_TRECHO DO DOCUMENTO_
São Paulo, terça, 21 de abril de 1998

Texto Anterior | Próximo Texto | Índice

Comunidade solidária e a fome dos sertanejos

MARILENE FELINTO
da Equipe de Articulistas

"Se for preciso, varro a bala toda essa região", o comandante do destacamento de soldados sentenciou, em 1963, contra os flagelados da seca que ameaçavam invadir o único armazém de alimentos do município de Milagres, no sertão da Bahia. O filme "Os Fuzis" (1964), de Ruy Guerra, é que recuperou a cena.
Hoje, passados mais de 30 anos, a cena se repete na sua mais cruel realidade. Quinta-feira passada (16/4), no município sertanejo de Afogados da Ingazeira, no meio-norte de Pernambuco, cerca de 500 flagelados saquearam o depósito de alimentos do programa Comunidade Solidária.
Resultado do saque: 17,5 toneladas de alimentos, divididos em 200 fardos de arroz, 600 de macarrão, 70 de farinha de mandioca, 160 de farinha de milho e 50 de feijão.
Os alimentos são fornecidos pela Conab (Companhia Nacional de Abastecimento), que mandou chamar o Exército -40 soldados já estão lá- para vigiar as 382,5 toneladas de alimentos que restaram do saque e que se destinavam à merenda escolar.
Também em 63, o destacamento de soldados tinha por missão "proteger" o armazém da matilha de famintos. A missão sem sentido de tirar a comida de quem tem fome.
A Fetape (Federação dos Trabalhadores na Agricultura de Pernambuco) afirma que saques como o de Afogados da Ingazeira são a única alternativa de sobrevivência para os pequenos agricultores que abandonaram suas propriedades por causa da seca.
Há no mínimo uma incongruência no episódio de Afogados da Ingazeira: para que servem os alimentos do Comunidade Solidária afinal? Que burocracia é essa que separa a fome em gavetas de "merenda escolar"? O Comunidade Solidária, programa criado pelo governo federal em 1995, teria exatamente o objetivo de "articular a sociedade brasileira no combate à pobreza e à exclusão social".

_ENUNCIADO_
Reescreva todo o trecho da coluna que vai de "A Fetape (Federação" até "causa da seca.", trocando "pequenos agricultores" por "lavradores". A listagem não tem nenhuma relação com a coluna.

_ENTRADAS EXTRAÍDAS_
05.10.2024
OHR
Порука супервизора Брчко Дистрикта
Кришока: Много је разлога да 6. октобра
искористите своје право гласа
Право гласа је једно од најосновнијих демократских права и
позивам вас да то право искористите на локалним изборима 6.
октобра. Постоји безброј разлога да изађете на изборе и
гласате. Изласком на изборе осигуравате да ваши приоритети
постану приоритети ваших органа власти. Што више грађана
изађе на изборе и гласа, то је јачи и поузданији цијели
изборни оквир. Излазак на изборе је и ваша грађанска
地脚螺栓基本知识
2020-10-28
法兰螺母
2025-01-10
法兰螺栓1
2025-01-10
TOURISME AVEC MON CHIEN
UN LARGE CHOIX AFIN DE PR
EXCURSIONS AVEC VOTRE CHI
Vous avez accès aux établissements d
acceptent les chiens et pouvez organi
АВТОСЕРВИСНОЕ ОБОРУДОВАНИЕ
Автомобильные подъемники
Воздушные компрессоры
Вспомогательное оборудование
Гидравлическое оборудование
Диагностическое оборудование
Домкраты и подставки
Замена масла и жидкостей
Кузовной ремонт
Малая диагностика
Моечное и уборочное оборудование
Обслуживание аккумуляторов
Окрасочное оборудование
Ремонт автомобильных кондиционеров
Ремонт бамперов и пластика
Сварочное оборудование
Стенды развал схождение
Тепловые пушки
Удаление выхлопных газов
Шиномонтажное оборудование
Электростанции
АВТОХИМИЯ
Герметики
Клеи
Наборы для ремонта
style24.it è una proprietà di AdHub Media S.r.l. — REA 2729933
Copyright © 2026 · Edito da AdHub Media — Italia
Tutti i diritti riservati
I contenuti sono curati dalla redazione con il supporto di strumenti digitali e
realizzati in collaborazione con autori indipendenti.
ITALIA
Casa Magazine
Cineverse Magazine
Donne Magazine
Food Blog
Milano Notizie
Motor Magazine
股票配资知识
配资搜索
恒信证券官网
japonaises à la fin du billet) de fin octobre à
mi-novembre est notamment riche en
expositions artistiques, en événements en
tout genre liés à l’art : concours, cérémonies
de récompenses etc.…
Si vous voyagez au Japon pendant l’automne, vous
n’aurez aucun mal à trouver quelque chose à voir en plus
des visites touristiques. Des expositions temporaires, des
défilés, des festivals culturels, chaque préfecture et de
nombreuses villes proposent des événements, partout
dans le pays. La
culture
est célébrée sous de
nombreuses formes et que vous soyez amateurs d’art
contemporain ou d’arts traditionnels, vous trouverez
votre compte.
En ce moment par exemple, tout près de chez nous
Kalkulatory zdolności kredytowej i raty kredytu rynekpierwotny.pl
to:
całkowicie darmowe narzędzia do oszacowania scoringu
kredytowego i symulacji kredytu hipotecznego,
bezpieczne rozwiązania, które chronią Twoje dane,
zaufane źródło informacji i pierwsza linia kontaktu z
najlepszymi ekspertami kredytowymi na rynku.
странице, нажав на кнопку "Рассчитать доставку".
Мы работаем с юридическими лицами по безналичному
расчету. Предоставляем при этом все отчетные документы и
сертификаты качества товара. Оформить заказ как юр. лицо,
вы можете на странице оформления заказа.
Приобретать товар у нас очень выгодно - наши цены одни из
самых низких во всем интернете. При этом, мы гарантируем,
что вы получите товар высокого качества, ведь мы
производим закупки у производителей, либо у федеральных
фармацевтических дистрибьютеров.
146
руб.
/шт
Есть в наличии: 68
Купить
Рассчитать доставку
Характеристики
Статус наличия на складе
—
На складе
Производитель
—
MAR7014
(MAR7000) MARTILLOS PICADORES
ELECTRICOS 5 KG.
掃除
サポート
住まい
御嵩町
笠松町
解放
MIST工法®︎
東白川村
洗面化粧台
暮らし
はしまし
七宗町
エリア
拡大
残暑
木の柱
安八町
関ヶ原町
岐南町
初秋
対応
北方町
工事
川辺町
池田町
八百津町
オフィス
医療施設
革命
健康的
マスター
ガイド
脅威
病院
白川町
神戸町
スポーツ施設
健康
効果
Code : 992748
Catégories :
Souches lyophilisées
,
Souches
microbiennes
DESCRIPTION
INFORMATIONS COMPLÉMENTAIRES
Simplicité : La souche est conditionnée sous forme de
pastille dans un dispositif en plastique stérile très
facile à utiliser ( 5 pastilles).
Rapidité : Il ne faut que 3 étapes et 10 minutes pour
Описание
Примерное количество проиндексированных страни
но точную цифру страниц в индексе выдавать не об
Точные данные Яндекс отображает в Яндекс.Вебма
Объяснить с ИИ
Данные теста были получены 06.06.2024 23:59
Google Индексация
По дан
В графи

_RESULTADO DO EXERCÍCIO_
A Fetape (Federação dos Trabalhadores na Agricultura de Pernambuco) afirma que saques como o de Afogados da Ingazeira são a única alternativa de sobrevivência para os lavradores que abandonaram suas propriedades por causa da seca.